During President Clinton’s administration, the CTBT was sent to the US Senate for approval. It failed to reach the 67 votes necessary for ratification, but did attain a majority, 51- 49. In 2010, there will be another attempt to reach 67, hopefully by persuading seven Republicans to join 60 Democrats. Henry Kissinger et al should be helpful in this effort.
Some conservatives and military leaders believe that a worldwide policy of no nukes would be the most advantageous policy for the US, enhancing and protecting its status as the only military superpower with the capability to deploy overwhelming non-nuclear forces anywhere on earth in a matter of hours. It would legitimize US action against alleged rogue states and tighten control over the nuclear black market. It would support present US hegemony by eliminating the so-called suicide defense prepared by North Korea and Iran. Giving up nuclear weapons and accepting US hegemony may be the price that humanity must pay to avert the threat of total annihilation.

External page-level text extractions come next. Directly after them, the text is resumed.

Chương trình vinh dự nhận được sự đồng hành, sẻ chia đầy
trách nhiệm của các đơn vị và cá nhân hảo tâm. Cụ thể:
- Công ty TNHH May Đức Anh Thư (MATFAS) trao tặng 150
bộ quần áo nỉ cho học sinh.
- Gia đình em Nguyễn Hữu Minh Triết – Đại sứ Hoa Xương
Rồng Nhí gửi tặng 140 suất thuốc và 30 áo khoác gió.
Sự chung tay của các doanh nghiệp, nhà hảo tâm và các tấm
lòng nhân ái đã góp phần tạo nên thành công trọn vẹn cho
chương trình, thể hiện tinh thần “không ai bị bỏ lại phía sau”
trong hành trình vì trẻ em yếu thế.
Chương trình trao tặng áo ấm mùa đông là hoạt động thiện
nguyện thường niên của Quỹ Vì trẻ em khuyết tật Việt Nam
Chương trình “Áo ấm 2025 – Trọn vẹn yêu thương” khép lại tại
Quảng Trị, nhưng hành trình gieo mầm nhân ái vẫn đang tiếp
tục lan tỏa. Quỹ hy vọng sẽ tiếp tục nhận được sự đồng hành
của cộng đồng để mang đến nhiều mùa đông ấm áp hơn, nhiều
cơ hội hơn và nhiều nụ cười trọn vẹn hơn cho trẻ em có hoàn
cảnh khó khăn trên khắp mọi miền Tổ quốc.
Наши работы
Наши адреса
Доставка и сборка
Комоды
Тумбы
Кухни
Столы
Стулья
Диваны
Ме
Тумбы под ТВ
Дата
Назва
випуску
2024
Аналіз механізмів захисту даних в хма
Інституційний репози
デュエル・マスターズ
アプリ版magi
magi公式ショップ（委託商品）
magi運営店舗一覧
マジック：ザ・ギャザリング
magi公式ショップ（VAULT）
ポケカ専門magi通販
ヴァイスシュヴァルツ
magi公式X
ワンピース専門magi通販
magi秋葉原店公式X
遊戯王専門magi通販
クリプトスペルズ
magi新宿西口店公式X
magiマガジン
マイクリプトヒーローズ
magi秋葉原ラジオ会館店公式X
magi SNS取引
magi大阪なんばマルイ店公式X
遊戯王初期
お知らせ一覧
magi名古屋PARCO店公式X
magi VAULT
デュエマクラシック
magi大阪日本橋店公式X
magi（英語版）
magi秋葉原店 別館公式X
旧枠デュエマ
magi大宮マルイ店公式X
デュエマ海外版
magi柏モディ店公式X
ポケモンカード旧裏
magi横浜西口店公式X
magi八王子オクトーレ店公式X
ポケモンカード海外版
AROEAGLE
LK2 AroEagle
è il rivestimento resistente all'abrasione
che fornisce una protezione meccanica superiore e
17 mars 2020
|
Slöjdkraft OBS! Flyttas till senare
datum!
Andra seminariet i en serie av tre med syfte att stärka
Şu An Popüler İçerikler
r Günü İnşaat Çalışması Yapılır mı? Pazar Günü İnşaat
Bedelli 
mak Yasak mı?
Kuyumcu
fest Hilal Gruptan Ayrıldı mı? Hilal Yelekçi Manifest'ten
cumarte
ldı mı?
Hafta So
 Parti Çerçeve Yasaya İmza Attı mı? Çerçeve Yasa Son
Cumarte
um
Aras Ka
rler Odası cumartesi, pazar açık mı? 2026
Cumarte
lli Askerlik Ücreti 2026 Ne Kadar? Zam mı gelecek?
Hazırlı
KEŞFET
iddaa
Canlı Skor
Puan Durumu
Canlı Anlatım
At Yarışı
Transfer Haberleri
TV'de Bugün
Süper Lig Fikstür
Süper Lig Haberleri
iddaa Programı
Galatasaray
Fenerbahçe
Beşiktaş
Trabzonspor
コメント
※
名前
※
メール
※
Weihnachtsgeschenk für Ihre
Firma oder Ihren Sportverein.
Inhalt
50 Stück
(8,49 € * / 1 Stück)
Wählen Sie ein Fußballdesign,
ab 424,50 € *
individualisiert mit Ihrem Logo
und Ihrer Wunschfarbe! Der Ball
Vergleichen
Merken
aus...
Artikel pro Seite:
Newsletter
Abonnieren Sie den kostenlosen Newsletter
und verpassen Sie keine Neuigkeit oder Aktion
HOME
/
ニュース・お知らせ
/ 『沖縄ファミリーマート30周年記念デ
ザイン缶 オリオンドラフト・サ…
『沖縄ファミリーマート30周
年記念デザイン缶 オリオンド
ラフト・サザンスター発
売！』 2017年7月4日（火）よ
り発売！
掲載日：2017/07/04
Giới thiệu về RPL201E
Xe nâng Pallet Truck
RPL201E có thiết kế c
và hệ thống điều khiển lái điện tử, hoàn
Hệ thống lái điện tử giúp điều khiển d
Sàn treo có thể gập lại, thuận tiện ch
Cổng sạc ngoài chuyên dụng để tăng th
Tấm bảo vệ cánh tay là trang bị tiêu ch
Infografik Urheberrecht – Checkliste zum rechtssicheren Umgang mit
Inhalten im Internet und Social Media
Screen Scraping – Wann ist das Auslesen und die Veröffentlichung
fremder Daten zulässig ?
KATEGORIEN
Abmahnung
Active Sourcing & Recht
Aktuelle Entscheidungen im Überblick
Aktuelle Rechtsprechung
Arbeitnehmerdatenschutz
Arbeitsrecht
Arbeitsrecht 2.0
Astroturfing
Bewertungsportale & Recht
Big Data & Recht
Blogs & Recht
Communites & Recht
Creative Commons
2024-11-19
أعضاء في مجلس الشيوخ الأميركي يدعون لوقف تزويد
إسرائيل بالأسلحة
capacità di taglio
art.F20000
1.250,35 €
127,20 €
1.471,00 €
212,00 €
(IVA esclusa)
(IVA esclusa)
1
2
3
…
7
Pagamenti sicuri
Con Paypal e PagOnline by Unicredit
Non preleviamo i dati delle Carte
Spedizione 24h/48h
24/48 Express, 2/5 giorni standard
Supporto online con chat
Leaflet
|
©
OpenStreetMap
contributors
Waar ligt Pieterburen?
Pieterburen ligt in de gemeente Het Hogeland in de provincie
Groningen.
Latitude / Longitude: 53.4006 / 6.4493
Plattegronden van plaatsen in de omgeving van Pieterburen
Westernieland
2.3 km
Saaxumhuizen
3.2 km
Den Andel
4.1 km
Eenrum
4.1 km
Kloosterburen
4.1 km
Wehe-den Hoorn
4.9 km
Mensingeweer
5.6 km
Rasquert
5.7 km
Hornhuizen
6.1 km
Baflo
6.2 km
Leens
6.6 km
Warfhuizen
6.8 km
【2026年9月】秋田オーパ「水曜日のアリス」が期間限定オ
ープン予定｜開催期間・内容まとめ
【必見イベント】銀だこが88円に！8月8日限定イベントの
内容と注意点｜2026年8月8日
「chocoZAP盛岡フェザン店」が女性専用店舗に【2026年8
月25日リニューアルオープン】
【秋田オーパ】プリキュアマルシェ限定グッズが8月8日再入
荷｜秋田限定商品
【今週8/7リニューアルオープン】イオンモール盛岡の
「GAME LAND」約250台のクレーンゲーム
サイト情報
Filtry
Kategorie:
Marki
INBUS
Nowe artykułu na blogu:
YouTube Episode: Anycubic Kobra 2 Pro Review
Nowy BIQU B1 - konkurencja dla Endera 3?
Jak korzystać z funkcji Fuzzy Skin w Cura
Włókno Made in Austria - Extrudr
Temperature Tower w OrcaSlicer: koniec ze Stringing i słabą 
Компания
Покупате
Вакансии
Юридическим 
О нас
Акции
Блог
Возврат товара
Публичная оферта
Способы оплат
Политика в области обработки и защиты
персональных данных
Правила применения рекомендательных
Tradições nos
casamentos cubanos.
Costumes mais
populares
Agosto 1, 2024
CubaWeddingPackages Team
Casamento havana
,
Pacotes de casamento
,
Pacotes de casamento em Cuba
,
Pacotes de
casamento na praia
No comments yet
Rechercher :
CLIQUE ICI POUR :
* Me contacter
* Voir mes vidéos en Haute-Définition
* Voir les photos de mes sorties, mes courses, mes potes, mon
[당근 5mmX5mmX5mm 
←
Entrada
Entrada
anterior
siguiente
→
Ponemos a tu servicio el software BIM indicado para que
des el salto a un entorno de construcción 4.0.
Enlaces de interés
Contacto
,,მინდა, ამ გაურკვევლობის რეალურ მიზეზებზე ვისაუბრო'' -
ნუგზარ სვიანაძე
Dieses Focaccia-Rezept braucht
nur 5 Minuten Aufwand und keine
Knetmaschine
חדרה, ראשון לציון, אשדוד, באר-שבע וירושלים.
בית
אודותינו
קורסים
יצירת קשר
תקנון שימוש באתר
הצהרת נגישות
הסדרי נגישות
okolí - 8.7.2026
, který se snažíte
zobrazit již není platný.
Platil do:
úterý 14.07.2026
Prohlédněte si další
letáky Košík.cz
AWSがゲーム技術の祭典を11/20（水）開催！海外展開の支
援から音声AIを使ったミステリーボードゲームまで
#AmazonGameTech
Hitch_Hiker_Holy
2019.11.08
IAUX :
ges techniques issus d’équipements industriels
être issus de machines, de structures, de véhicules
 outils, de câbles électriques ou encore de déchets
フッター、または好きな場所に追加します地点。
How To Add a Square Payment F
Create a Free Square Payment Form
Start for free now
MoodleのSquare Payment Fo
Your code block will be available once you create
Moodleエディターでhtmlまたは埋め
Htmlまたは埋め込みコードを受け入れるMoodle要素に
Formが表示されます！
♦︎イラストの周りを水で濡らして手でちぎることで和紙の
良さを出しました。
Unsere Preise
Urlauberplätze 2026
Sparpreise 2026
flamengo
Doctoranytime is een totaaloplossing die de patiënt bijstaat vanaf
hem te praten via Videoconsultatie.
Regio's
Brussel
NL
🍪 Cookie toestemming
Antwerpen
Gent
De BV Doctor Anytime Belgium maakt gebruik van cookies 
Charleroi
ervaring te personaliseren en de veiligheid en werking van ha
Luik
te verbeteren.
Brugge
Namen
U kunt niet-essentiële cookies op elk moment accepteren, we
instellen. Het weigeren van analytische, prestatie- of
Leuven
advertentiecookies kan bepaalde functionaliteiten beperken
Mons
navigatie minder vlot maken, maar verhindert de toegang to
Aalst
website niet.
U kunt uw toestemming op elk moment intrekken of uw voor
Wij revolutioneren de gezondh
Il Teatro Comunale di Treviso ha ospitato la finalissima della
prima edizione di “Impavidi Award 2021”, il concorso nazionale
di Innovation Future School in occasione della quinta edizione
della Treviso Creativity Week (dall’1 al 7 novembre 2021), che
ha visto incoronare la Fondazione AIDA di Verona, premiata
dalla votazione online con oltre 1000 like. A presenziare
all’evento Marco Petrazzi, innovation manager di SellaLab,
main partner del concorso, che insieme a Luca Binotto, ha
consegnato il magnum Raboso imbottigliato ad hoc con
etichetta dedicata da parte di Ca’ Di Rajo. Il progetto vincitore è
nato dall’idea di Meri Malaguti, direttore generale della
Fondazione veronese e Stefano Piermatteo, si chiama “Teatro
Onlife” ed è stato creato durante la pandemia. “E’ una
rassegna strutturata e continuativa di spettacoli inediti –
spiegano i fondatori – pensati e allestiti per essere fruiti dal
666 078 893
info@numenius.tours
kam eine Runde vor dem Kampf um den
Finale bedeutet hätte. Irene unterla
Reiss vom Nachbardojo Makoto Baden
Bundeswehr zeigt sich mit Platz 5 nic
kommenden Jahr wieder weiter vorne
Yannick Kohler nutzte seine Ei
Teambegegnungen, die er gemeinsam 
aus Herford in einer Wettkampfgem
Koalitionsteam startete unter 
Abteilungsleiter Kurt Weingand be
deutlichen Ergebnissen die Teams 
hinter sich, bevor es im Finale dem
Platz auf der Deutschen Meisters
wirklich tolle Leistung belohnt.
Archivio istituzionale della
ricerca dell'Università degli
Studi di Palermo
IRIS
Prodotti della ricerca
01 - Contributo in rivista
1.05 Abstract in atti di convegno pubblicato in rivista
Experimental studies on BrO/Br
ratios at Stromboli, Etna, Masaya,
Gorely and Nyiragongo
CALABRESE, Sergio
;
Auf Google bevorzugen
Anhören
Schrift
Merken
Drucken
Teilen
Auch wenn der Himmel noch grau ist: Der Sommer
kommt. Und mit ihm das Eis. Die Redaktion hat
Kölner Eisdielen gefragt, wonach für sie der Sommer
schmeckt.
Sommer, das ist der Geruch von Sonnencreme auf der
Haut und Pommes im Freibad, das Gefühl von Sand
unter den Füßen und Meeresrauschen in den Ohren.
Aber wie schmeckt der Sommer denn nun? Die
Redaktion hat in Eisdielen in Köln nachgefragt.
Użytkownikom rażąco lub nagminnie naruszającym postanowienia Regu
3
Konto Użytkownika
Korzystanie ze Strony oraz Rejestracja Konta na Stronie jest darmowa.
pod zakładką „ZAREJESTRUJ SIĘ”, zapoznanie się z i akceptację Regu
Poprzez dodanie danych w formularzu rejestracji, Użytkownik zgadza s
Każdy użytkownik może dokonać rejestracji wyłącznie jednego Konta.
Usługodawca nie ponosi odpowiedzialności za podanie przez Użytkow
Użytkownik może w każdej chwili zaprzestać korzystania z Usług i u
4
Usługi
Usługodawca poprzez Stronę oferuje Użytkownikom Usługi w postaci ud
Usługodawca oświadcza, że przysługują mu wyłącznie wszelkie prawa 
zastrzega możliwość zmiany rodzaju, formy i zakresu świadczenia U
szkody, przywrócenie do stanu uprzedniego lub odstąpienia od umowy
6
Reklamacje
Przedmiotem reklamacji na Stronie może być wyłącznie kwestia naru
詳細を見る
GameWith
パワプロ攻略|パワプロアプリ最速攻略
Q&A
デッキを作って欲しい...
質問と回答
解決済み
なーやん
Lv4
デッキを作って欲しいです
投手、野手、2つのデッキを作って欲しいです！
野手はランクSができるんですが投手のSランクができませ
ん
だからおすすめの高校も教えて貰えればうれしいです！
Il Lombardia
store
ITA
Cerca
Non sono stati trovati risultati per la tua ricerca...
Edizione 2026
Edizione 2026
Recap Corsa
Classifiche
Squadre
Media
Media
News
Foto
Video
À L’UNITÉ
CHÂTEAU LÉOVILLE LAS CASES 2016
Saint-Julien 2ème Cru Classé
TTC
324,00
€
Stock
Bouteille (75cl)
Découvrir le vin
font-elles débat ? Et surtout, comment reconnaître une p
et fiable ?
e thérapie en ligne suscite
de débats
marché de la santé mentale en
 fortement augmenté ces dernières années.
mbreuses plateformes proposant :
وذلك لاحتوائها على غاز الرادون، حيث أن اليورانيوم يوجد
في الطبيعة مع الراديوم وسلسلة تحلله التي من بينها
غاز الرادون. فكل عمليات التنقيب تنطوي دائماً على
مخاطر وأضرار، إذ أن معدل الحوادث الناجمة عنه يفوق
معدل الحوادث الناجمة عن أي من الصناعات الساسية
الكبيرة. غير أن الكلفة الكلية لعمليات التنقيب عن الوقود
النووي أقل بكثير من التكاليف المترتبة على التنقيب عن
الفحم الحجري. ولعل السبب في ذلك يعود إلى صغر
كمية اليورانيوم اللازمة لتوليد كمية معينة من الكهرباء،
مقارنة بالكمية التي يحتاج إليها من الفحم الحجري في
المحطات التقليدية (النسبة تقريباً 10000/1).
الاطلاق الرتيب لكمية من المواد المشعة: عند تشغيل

Several countries including Libya, Ukraine, Belarus, have given up their nukes as not worth the high cost of development and maintenance. Others have found the prestige of having nukes to be over-rated. And others have found themselves under an informal US nuclear umbrella: Japan, Brazil, Argentina, Chile, Israel, and others. And finally, nations that find US hegemony onerous and oppressive, with or without nuclear weapons, could ally themselves for resistance.